|Newly Crowned NYSED Chief Greets Critics of Her Racially Divisive Fear Based Work Place|
With the shadowy appointment of MaryEllen Doubtfire as NYSED's reincarnation of Lil John King, the small people of the Empire State will get a ringside seat to enjoy yet another ed reform recycling project with a big price tag and Cecil B de Mille scale potential for edumayhem.
As a sports fan I can't help but see the similarity between ed reformers and NFL coaches. If you suck wind in Buffalo don't worry-- they can plug you in as an assistant down in Dallas. And for that matter why take an assistant gig when you can stick your chest out and take your cloud of failure to the next stop where you'll get head billing and a fat paycheck if you play your swagger right. Sounds like I'm talking about Rex but I'm not, really.
Surely, Dragon Empress Tisch and her bridge club of apologists will try to tell us that Commissioner Doubtfire was railroaded in Florida, that she ended up on the short end of a crazy board of ed who, I dunno, hated her for her freedom? Why not? Makes about as much sense as anything else the reformy Regents who snuck her into town in the back of a pickup covered with a tarp at 2:00 a.m. for an early and unannounced vote might offer us as a rationale for this maneuver. It's been noted by Carol Burris among others, that this secretive and opaque installment is a slap in the face and an in-your-face to the hundreds of thousands of Opt Out parents who've made it crystal clear they are fed up with the Tisch-King High Stakes Test and Punish Paradigm.
Maybe when you're Pretty Meryl though, you don't even bother cooking up an explanation. After all who are these peasants to complain? Don't they realize she took a million out of the tin box under her bed to hire Regents Fellows? Wouldn't it all be so much simpler if she could throw them all into the deep end -- and boil them? Damned cheeky proles anyway. Perdido St School Blog as usual cites a litany of the failures and follies perpetrated under the Elia regime in Florida where parents glossed her "Evilia." It was about all I could bear to read but I know there's plenty more out there. Oh, Randi Weingrovel thinks she 's swell and Doubtfire thinks Bill Gates is keen too, hope that helps.
The recycling and repackaging of failures is not unique to ed reform or the NFL but we sure seem to be seeing our share of it. Here in Buffaltucky, which I recently learned the clever quipsters in Albany like to call "Beirut on the Lake" it appears we've dodged a recycled bullet in the form of one Jean-Claude Brizard. He's a twice polished turd who failed to turn into a butterfly in Rochester then again in Chicago. He couldn't cut it in Rochester and ended up with a vote of no confidence from the teacher's union along with miserable test scores that dropped on his watch. If you're playing the ed reform game your test scores better not work against you. In Brizard's case they did though he accepted no responsibility for them. How reformy. You can bet if they went up he'd have been on them like Rhee on Miracle Gro.
Onto Chicago, where it was believed by some that Brizard would flourish under a Rahmbo Emanel controlled school board. Guess again. At one pathetic point Briz was busted trying to pass off Broad Foundation power point slides as his own mental effluvium. You'll be un-amazed to learn that Brizard is a flunctuate of that august and unaccredited factory for ed reform Superintendents whose trail of failure stretches from Seattle to New Jersey.

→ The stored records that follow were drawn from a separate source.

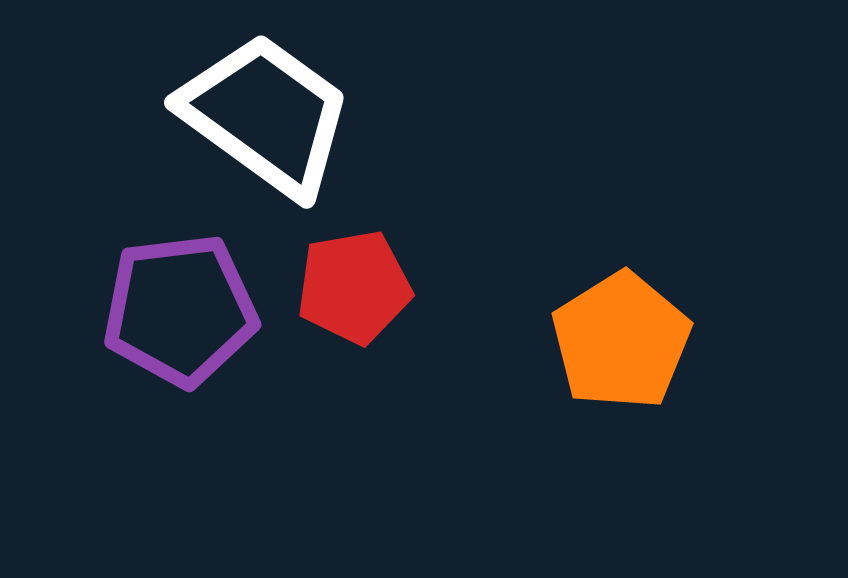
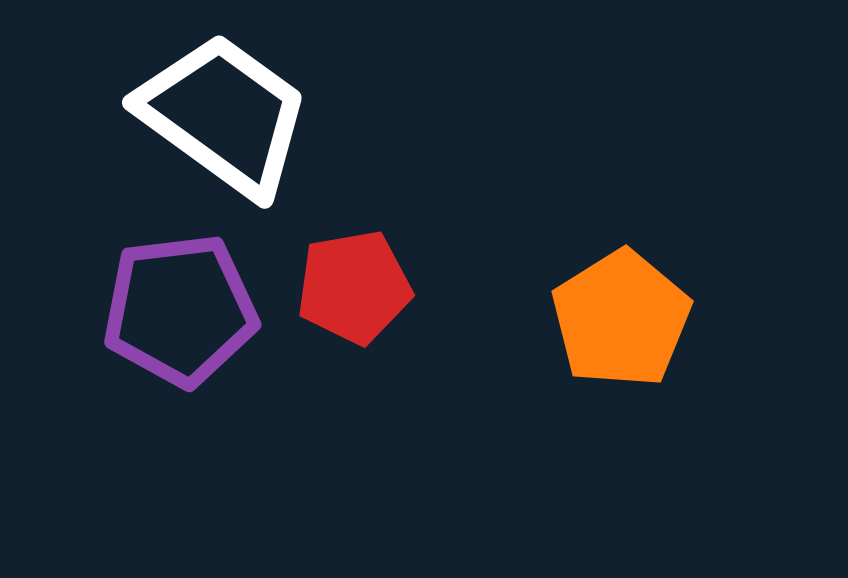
white trapezoid: moved 42 px left
orange pentagon: moved 22 px up
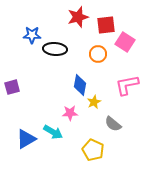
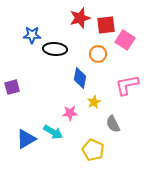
red star: moved 2 px right, 1 px down
pink square: moved 2 px up
blue diamond: moved 7 px up
gray semicircle: rotated 24 degrees clockwise
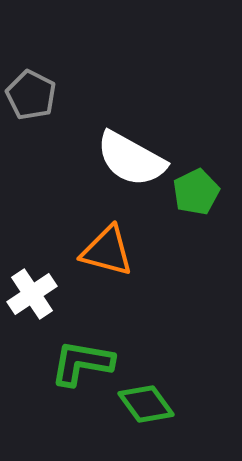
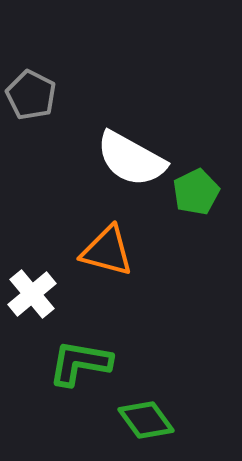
white cross: rotated 6 degrees counterclockwise
green L-shape: moved 2 px left
green diamond: moved 16 px down
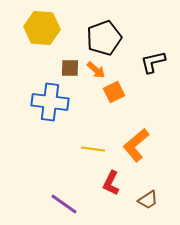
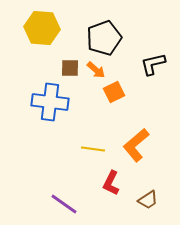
black L-shape: moved 2 px down
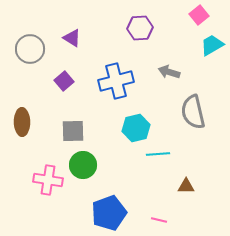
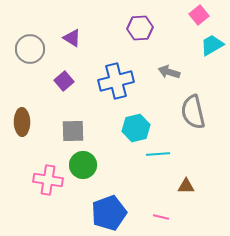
pink line: moved 2 px right, 3 px up
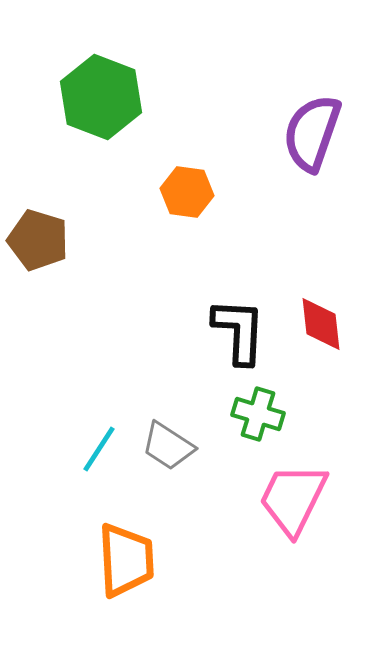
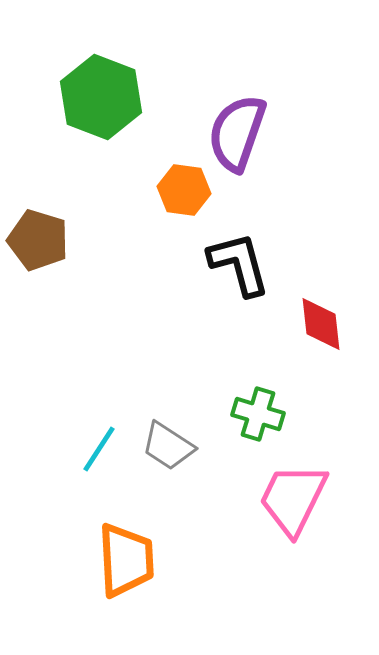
purple semicircle: moved 75 px left
orange hexagon: moved 3 px left, 2 px up
black L-shape: moved 67 px up; rotated 18 degrees counterclockwise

When CTU went on strike, Brizard kind of sat swiveling around in his big leather chair making funny noises while Rahmbo fumed and raged. It was agreed that the Superintendent of Chicago Schools only contribution to the situation was that he'd become a distraction. He resigned by popular demand and was given a big sack of money just to bugger off. (Sound familiar-- James Williams, MaryEllen Doubtfire, Judy Eliot?) And now the geniuses who comprise the Board Majority in Buffalo appear to be grinding their dentures that they couldn't net this two time loser to come in and allow them to destroy BPS a little more. They actually wanted to hire Jean-Claude Brizard but even he won't take the job. Were "It's Not You It's Me" cards sent all members of the Board Majority? Or did they all just get one big "I'm Just Not That Into You" boquet from Sampson's favorite florist?
We've dodged one turd but in Buffalo so far but lord knows how many more are working their way down the ed reform Superintendent's pipeline. WBEN radio today interviewed Larry Quinn to allow him ample time for whining that the threat of Mayoral Control being pushed by some of the other rich guys here in Buffalo -- some who may be richer than Lars no less, ha ha ha -- is hurting his chances of landing the next James Williams or Cami Andersen or Michelle Rhee. Have faith though. If the guy who managed to get rid of Ted Nolan, John Muckler, Pat LaFontaine, Chris Drury, Danny Briere and Stu Barnes can't get his net around a Jean-Claude Brizard, rest assured he'll find a way to get rid of somebody else, whether he means to or not. Let's just hope it's nobody we need.